Steven Soderbergh has always been known to break new ground, but few of his projects are as unclassifiable as the elusive Command Z. Consisting of eight episodes but only 90 minutes in total, this new project is a short sci-fi satire that attempts to address the ills of our contemporary society. It comes at the right time – and not just because it involves time travel.
What’s Command Z about?
In a neat conceit, a trio of vaguely willing protagonists (JJ Maley, Roy Wood, Jr., and Chloe Radcliffe) are sent back in time to today, July 17, 2023, hoping to win over the hearts and minds of those in positions of power. Their mission is assigned by an AI version of an Elon Musk-esque billionaire named Fealty (Michael Cera), who blew himself up years earlier on a trip to Mars.
Essentially, Fealty owns the patent for a washing machine-based wormhole, a wormhole that allows these three employees to travel to 2023. He also holds the patent for a nanotechnology that can tap into individuals’ brains, but the plan does not rely on mind control. Rather, his three employees must infiltrate the minds of those closest to the people who have the capacity to kill the world. Whether it’s the daughter of an oil baron or the dog of a Wall Street hack, these three must use their wits and all the free space to convince those in power to make better decisions for the planet and society.
Where can I stream Command Z?
The series is only available for streaming Device 765, the location of Soderbergh’s production company. Despite overalls agreement with Warner Bros. which ensured that the filmmaker was securely attached to the studio (his Max series Full circle premiered on the platform last week), he made Command Z independently and distributes it in the same way. It’s a new release strategy, and one that bypasses many of the systems the WGA and SAG are currently attacking.

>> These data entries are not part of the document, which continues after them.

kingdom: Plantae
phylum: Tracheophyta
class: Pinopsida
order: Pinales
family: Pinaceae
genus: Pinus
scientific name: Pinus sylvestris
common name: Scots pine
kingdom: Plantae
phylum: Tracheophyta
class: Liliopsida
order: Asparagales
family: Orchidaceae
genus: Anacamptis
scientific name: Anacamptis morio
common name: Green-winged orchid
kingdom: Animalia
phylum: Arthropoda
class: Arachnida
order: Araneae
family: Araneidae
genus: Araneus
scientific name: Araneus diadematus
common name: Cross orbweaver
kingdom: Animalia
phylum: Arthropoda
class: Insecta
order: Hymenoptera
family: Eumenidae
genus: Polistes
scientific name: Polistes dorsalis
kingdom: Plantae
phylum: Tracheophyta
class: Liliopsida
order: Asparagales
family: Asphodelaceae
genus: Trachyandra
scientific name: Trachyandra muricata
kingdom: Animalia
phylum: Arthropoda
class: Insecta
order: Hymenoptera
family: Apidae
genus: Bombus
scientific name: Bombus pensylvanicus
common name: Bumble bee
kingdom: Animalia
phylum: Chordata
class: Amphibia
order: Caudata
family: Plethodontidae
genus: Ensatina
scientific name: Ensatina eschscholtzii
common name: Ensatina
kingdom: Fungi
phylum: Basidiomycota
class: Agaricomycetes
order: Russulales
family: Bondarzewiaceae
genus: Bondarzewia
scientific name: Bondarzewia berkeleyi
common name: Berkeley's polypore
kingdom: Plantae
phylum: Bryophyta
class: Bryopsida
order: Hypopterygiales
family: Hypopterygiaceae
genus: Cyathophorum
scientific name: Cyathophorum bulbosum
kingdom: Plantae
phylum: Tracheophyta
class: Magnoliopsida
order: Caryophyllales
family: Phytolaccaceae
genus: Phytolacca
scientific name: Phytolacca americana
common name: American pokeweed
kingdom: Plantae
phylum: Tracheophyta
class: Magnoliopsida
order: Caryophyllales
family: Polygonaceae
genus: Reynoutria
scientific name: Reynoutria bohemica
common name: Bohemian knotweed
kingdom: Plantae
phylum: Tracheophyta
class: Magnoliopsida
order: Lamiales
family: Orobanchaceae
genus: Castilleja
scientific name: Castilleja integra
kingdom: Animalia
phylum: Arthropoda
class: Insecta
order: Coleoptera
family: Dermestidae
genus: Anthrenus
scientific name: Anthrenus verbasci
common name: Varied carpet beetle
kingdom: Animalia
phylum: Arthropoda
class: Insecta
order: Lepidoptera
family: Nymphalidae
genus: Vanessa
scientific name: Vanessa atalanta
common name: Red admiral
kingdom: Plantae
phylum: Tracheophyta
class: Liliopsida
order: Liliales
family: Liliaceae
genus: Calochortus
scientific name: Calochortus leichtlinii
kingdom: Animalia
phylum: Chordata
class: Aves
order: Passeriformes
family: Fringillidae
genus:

How much does Command Z cost?
The series costs $7.99, but according to the show’s website, all costs will be donated to Children’s Aid and Boston University Center for Antiracist Research. This fits into the theme of general beneficence that Command Z hopes to encourage: Below the entry page of the series are links “for local action on climate change”, “to fight disinformation” and “to run for office”. Soderbergh and his show try to encourage action, going so far as to direct all interview requests to Congressman Maxwell Frost, the first Gen Z member of Congress.
What makes Command Z so weird?
The performance is an experiment. While streaming has gotten us used to experiencing content in all sorts of ways, short series like this are a rarity (except for the short-lived streamer Quibi). It’s ambitious and blunt, giving viewers small glimpses into this mid-apocalyptic world while confining most of the action to a rusty old bunker; most of the real world is shown through grainy POV shots and newsreels projected onto a wall for our characters to see. The end of each episode even gives audiences homework and recommends movies on topics like time travel, climate change, and dogs.
The show doesn’t always work (for every smart prank against a specific billionaire, there’s a dud like a character saying “Okay, Gen Z-er”), and the pettiness threatens to make the viewing experience monotonous. But in his best moments, Command Z emphasizes the power of individual action and cumulative progress. While the AI system calculates that the three protagonists improve the world by only fractions of a percent, the show insists it’s still an essential improvement. Instead of getting caught up in doom and gloom, Command Z is hopeful.